Your goal >>
After removing every image, reproduce the data exactly as it appears.

--------

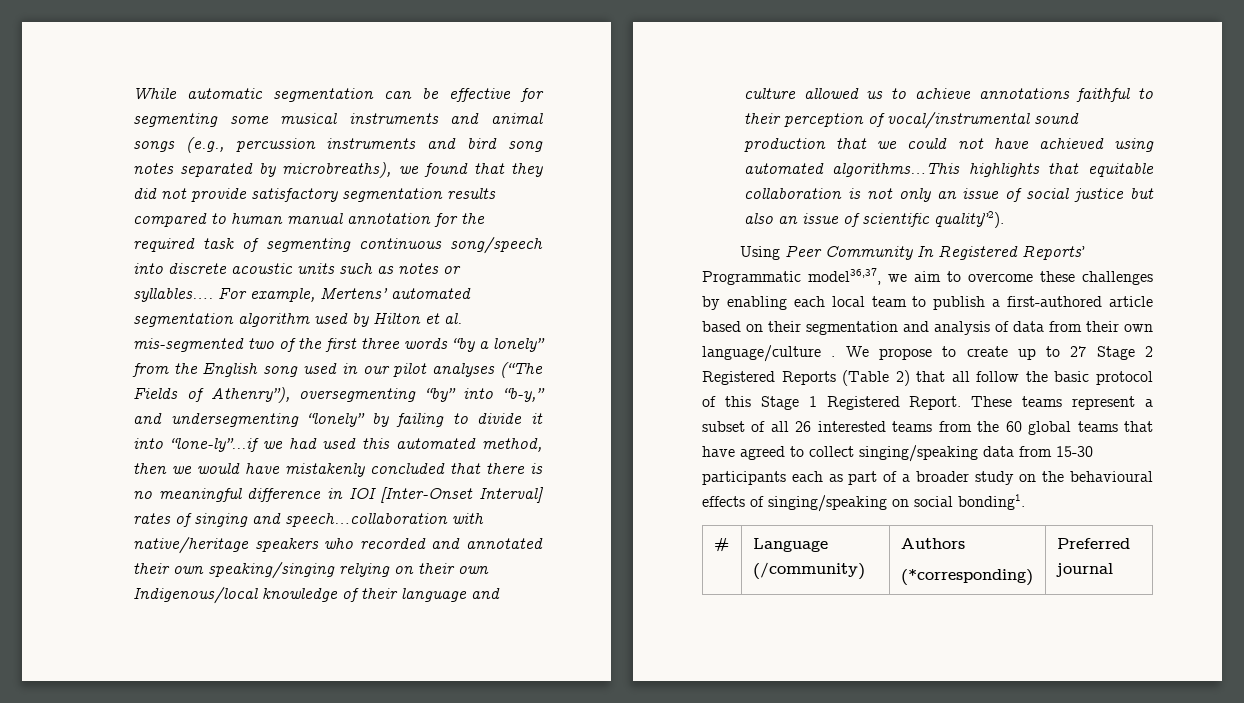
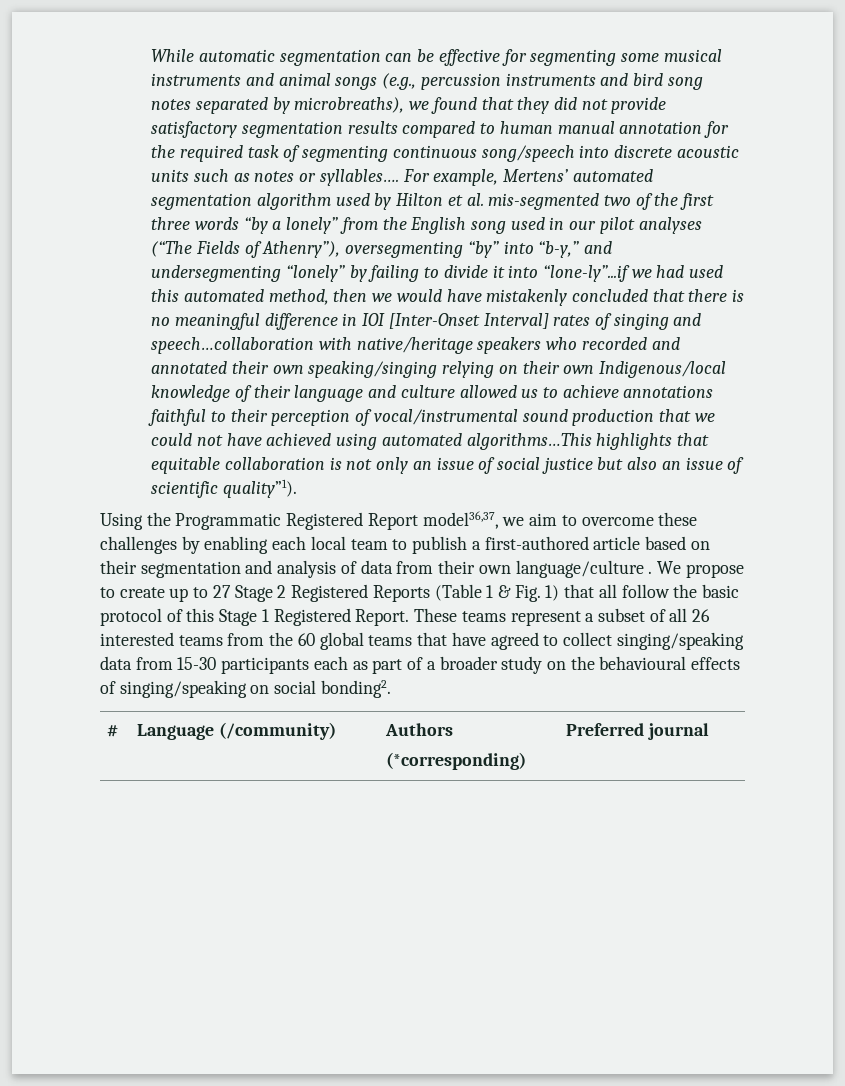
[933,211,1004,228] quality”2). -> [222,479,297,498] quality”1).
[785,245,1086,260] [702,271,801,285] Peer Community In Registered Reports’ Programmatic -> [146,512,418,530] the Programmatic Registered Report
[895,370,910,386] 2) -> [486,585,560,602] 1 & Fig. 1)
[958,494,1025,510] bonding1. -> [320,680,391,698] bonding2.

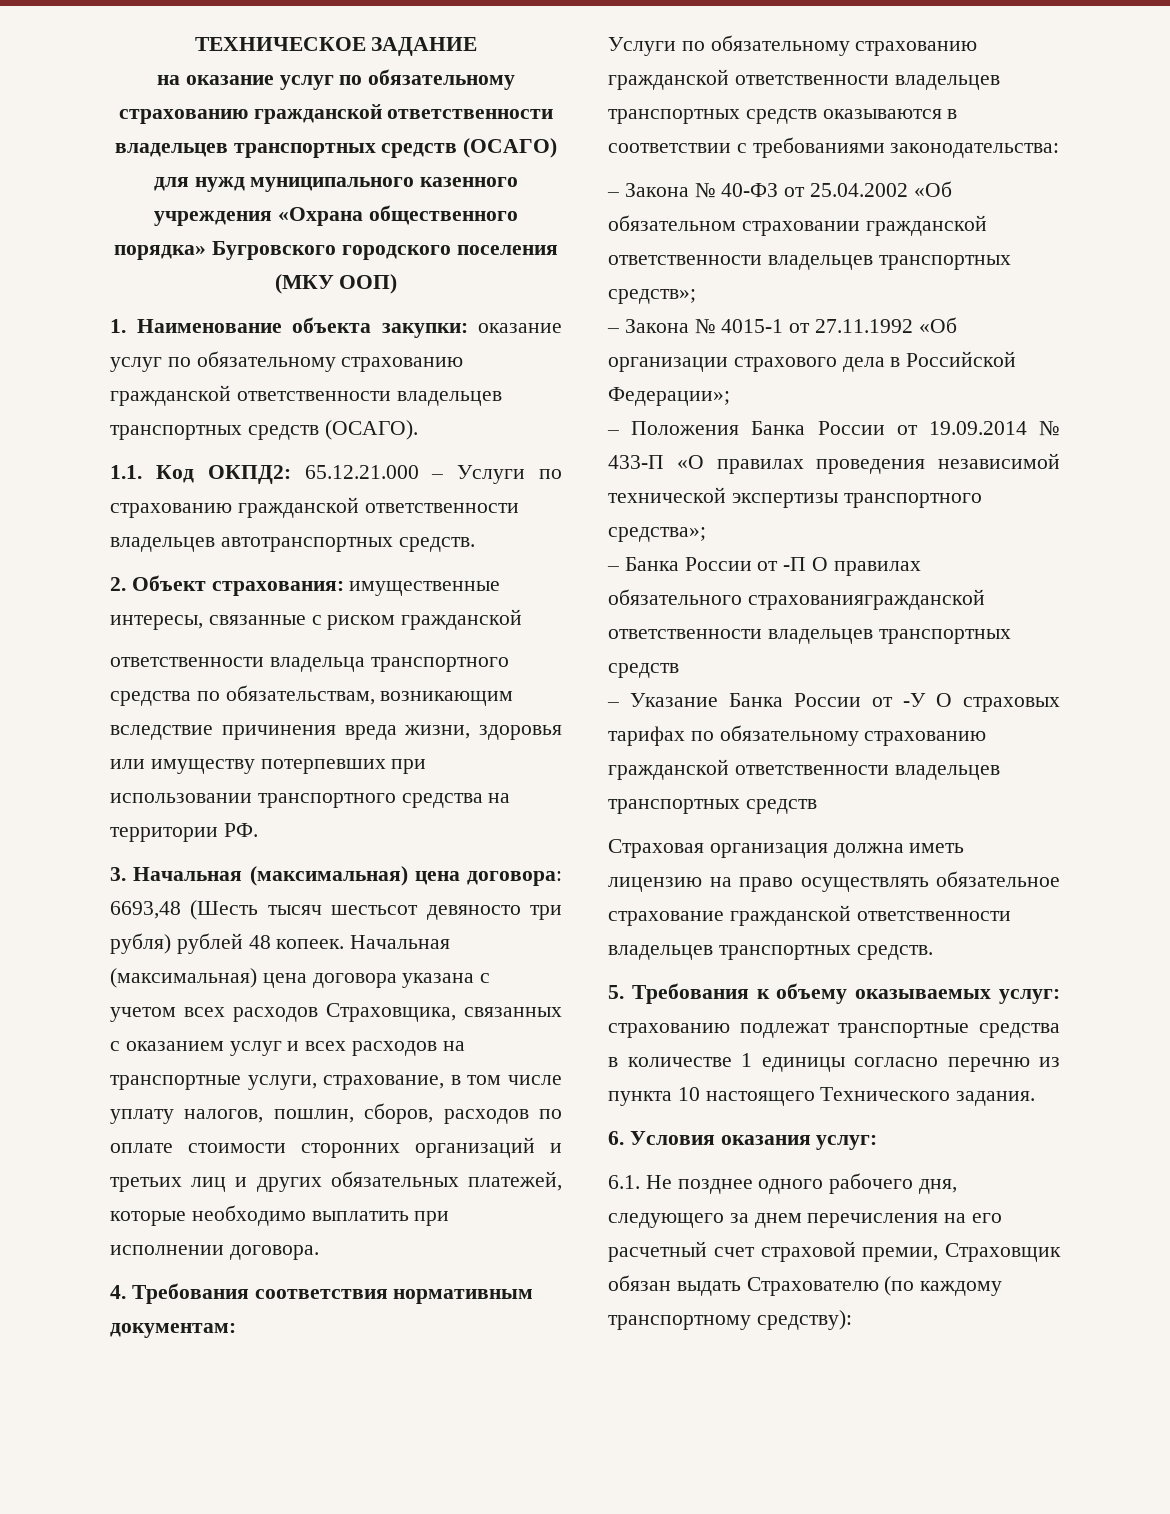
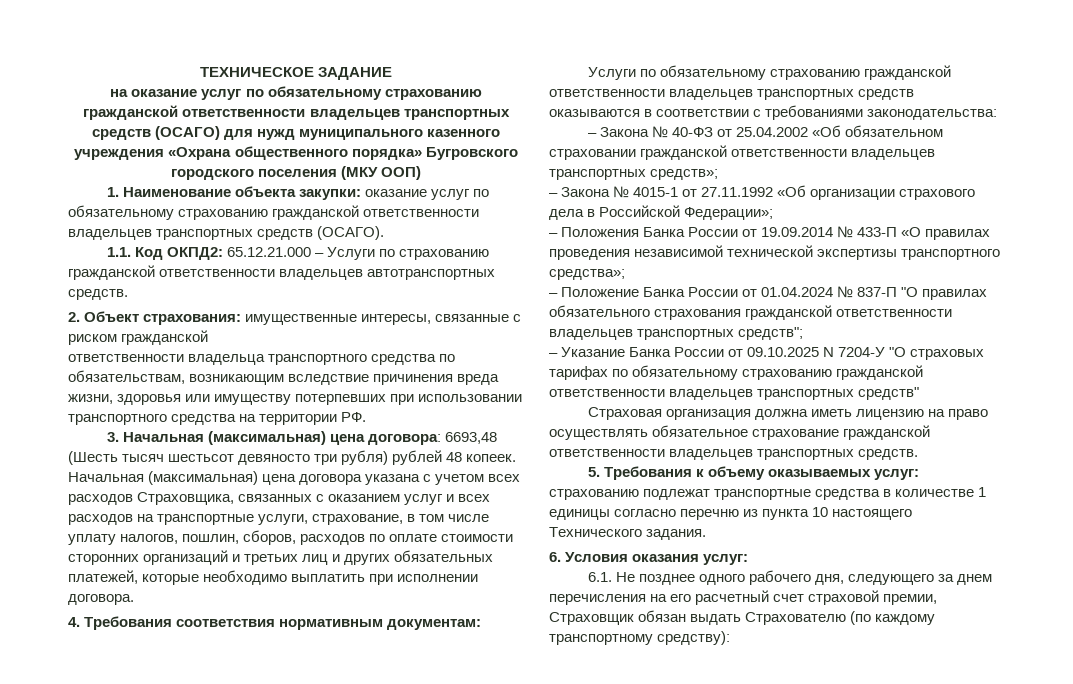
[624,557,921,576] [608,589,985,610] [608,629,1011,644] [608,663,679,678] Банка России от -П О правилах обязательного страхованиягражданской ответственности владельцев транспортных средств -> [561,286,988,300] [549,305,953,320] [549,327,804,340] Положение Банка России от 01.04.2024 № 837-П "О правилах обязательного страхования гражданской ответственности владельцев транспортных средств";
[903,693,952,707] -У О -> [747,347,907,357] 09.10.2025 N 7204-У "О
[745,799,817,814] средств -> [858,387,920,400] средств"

--------

Expected answer >>
[933,211,1004,228] quality”2). -> [222,479,297,498] quality”1).
[785,245,1086,260] [702,271,801,285] Peer Community In Registered Reports’ Programmatic -> [146,512,418,530] the Programmatic Registered Report
[895,370,910,386] 2) -> [486,585,560,602] 1 & Fig. 1)
[958,494,1025,510] bonding1. -> [320,680,391,698] bonding2.

[624,557,921,576] [608,589,985,610] [608,629,1011,644] [608,663,679,678] Банка России от -П О правилах обязательного страхованиягражданской ответственности владельцев транспортных средств -> [561,286,988,300] [549,305,953,320] [549,327,804,340] Положение Банка России от 01.04.2024 № 837-П "О правилах обязательного страхования гражданской ответственности владельцев транспортных средств";
[903,693,952,707] -У О -> [747,347,907,357] 09.10.2025 N 7204-У "О
[745,799,817,814] средств -> [858,387,920,400] средств"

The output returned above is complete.